To keep up with ESG programs, companies need to track key metrics – such as energy consumption, raw material use and waste treatment – ​​that can ultimately lead to lower energy bills and cost reductions. Companies that comply with ESG regulations also have a lower risk of fines, sanctions and other business risks, which positively affects their financial situation.

For example, in 2020 Nestlé, a food and beverage company, announced that it would invest up to $2.1 billion by 2025 to switch from traditional plastics to food-grade recycled plastics. The move is expected to help Nestlé reduce its carbon footprint and reduce compliance costs - especially in regions where there are stricter laws against the use of plastic packaging.

  1. Building customer loyalty

In Accenture's 2021 survey of more than 25,000 consumers from 22 countries, 50% of respondents said they had changed their product purchasing priorities as a result of the COVID-19 pandemic. These consumers are willing to pay more for brands that align with their values ​​and are more loyal to organizations that treat people fairly. Today's socially responsible consumers want to know what the companies they support are doing for the greater good.

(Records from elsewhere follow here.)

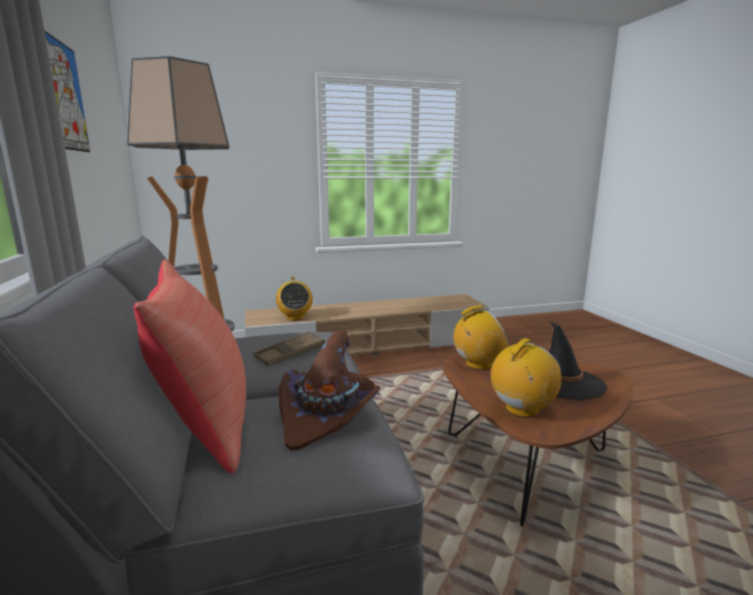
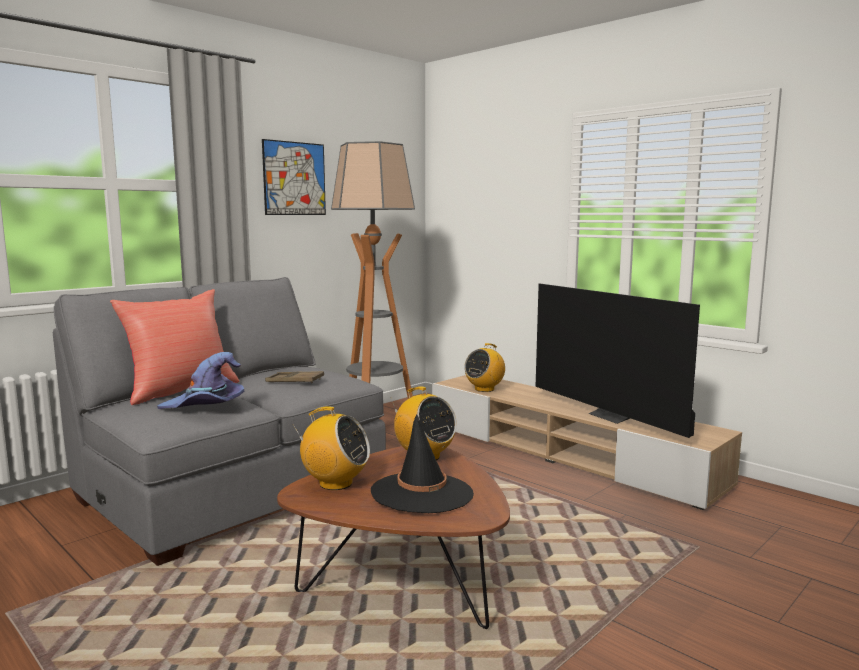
camera: 60 degrees right, 5 degrees down
(327, 415) = (205, 407): brown hat -> purple hat
(408, 306) = (611, 416): none -> television

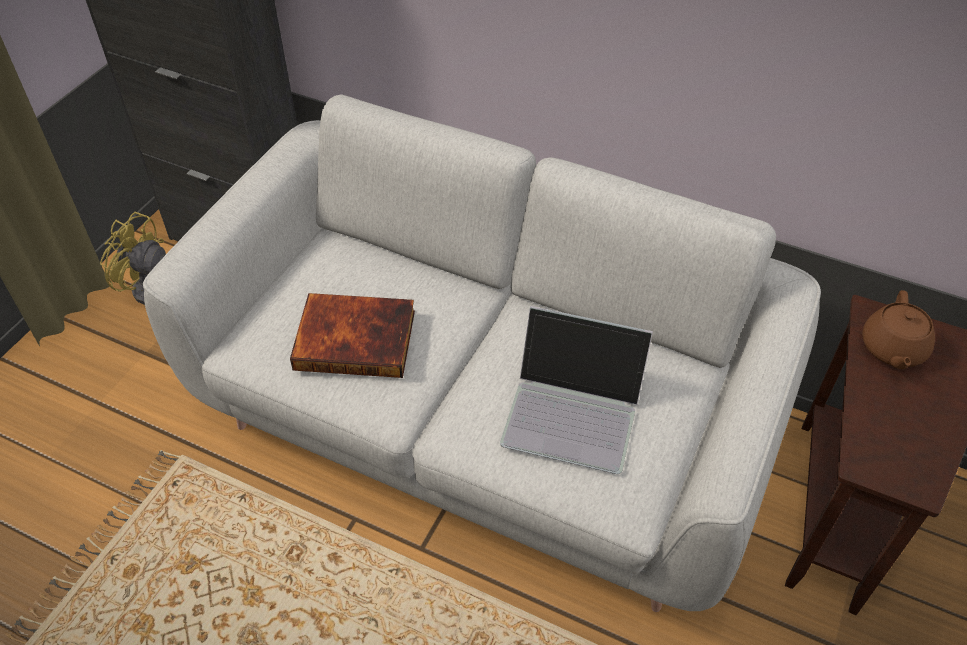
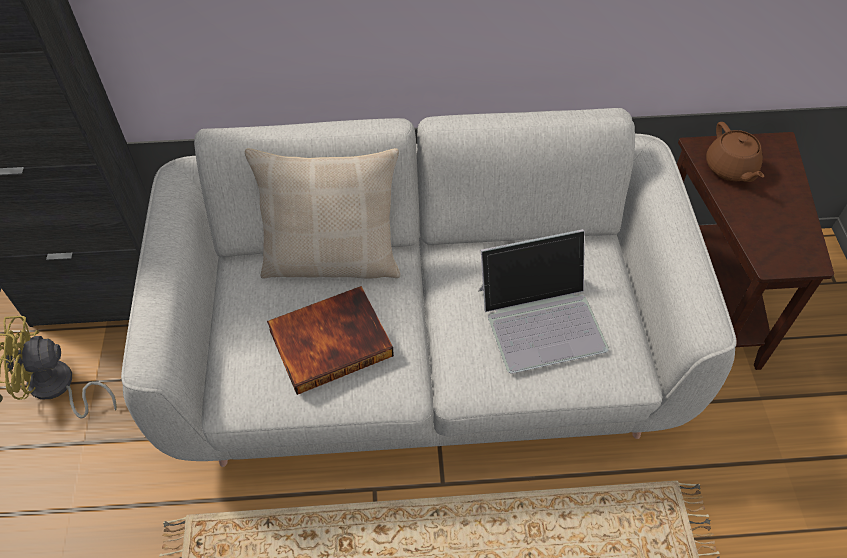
camera: 30 degrees left, 5 degrees up
(412, 269) = (332, 259): none -> beige pillow

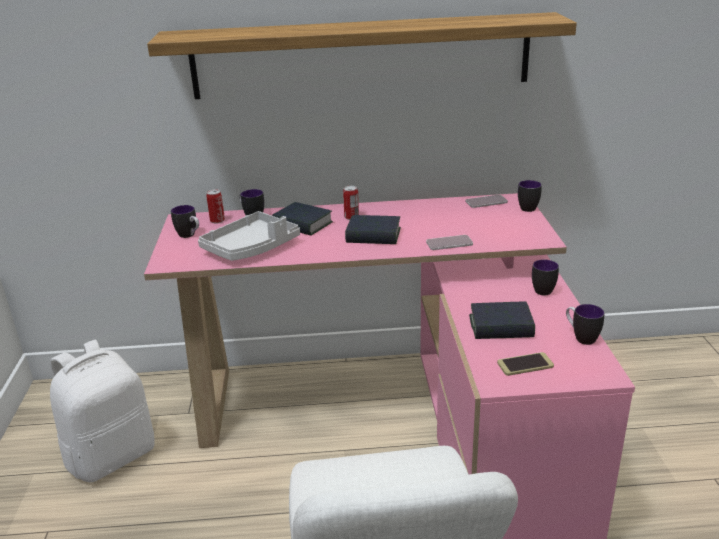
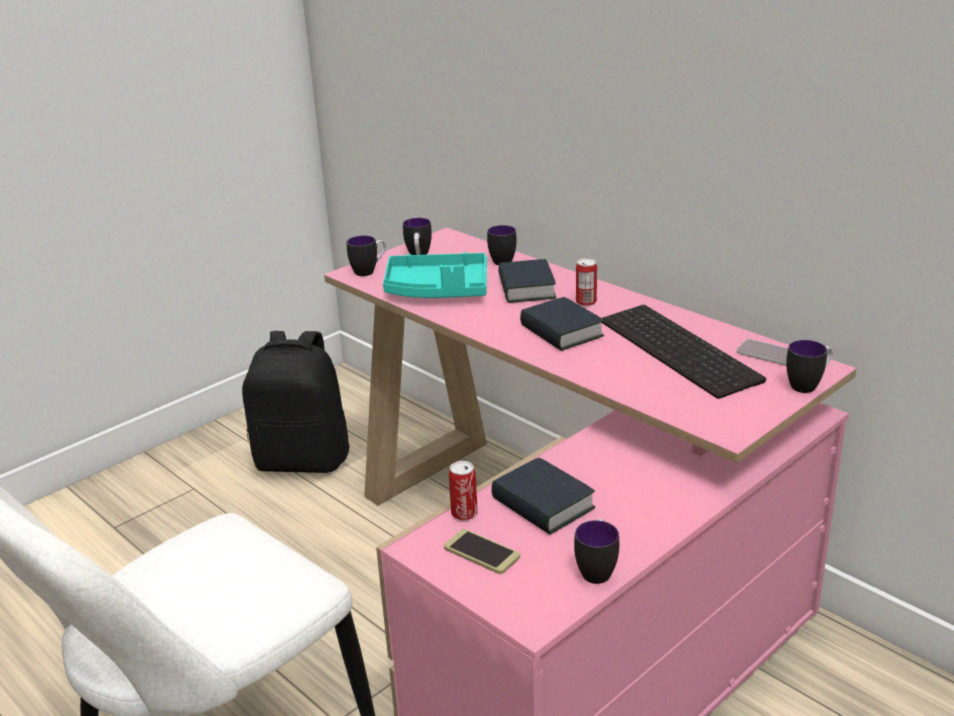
camera: 50 degrees right, 0 degrees up
(112, 455) = (303, 460): white backpack -> black backpack
(217, 220) = (468, 251): can -> can (464, 513)
(251, 248) = (438, 290): grey tray -> turquoise tray
(361, 56) = (654, 87): shelf -> none
(447, 217) = (682, 349): none -> keyboard
(449, 243) = (614, 378): phone -> none
(542, 289) = (678, 497): mug -> mug (369, 271)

Companies that adhere to ESG principles can win and retain more customers by being transparent and effectively communicating their ESG efforts to customers.

  1. Sustainability of the company's operations

Firms investing in ESG can maintain and adapt to an ever-changing landscape. For example, companies that properly integrate ESG principles into their core operations are better able to identify cost-saving opportunities and have lower energy consumption, less resource wastage and overall lower operating costs.

Although ESG reporting is currently, according to the latest EU CSRD Directive, only mandatory for publicly traded companies and companies with more than 250 employees and a turnover of more than EUR 40 million, it is more than certain that will gradually be required. even from small and medium-sized companies. The reason is that these companies are part of the supply chain of larger companies that will require this data from them. Businesses that overlook ESG now may face it in the future in the form of legal, regulatory, reputational and compliance issues.

Is ESG for companies of all sizes?

Sometimes small and medium-sized enterprises (SMEs) think that a lack of resources can be a barrier to paying attention to ESG and that their ESG efforts will not pay off in the long run. However, investing in ESG - even on a smaller scale - ultimately has a positive impact on the business.

While larger organizations may have extra resources to draft ESG policies or create high-level sustainability partnerships, SMEs can attract socially responsible investors without going through the bureaucracy and administrative hurdles that larger organizations face. Smaller firms are often closer to their clients and have ample opportunity to share their ESG stories and the sustainability journey they are on.

ESG for the long term

An effective ESG strategy demonstrates the company's commitment to risk management, cost reduction and environmental care. It also indicates that the company has a strong stance on socio-economic issues - including customer satisfaction, labor standards, social injustice and sustainable investment - and is willing to actively evolve with a changing market. ESG and other sustainable funds delivered even lower volatility and often outperformed traditional funds in 2020 and 2021, with similar returns in 2022, according to Morningstar data.